[Opening Data to use section]

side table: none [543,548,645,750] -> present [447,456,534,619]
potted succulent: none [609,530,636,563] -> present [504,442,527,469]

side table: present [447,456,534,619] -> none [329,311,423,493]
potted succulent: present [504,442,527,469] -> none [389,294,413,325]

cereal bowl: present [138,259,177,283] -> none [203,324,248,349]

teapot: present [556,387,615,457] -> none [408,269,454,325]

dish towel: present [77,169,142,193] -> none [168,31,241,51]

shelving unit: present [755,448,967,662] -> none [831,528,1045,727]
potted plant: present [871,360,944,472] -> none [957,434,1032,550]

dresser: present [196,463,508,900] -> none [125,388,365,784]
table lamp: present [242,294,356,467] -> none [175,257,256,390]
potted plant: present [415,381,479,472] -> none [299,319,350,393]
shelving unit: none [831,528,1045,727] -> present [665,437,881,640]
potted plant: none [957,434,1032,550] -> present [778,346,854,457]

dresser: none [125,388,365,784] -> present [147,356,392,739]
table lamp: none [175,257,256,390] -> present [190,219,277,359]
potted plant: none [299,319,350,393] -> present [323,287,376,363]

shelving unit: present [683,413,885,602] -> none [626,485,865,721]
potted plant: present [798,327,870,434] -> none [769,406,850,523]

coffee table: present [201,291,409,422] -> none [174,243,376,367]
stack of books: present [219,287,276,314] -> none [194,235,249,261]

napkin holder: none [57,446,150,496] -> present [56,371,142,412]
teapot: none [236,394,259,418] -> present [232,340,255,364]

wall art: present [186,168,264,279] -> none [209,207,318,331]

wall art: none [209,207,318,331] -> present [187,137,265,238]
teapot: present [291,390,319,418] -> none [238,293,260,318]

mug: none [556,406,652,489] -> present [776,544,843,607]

[Closing Data to use section]

* Work required:
Restate the data above word for word, omitting nothing.

* Reply to the exercise:
side table: none [543,548,645,750] -> present [447,456,534,619]
potted succulent: none [609,530,636,563] -> present [504,442,527,469]

side table: present [447,456,534,619] -> none [329,311,423,493]
potted succulent: present [504,442,527,469] -> none [389,294,413,325]

cereal bowl: present [138,259,177,283] -> none [203,324,248,349]

teapot: present [556,387,615,457] -> none [408,269,454,325]

dish towel: present [77,169,142,193] -> none [168,31,241,51]

shelving unit: present [755,448,967,662] -> none [831,528,1045,727]
potted plant: present [871,360,944,472] -> none [957,434,1032,550]

dresser: present [196,463,508,900] -> none [125,388,365,784]
table lamp: present [242,294,356,467] -> none [175,257,256,390]
potted plant: present [415,381,479,472] -> none [299,319,350,393]
shelving unit: none [831,528,1045,727] -> present [665,437,881,640]
potted plant: none [957,434,1032,550] -> present [778,346,854,457]

dresser: none [125,388,365,784] -> present [147,356,392,739]
table lamp: none [175,257,256,390] -> present [190,219,277,359]
potted plant: none [299,319,350,393] -> present [323,287,376,363]

shelving unit: present [683,413,885,602] -> none [626,485,865,721]
potted plant: present [798,327,870,434] -> none [769,406,850,523]

coffee table: present [201,291,409,422] -> none [174,243,376,367]
stack of books: present [219,287,276,314] -> none [194,235,249,261]

napkin holder: none [57,446,150,496] -> present [56,371,142,412]
teapot: none [236,394,259,418] -> present [232,340,255,364]

wall art: present [186,168,264,279] -> none [209,207,318,331]

wall art: none [209,207,318,331] -> present [187,137,265,238]
teapot: present [291,390,319,418] -> none [238,293,260,318]

mug: none [556,406,652,489] -> present [776,544,843,607]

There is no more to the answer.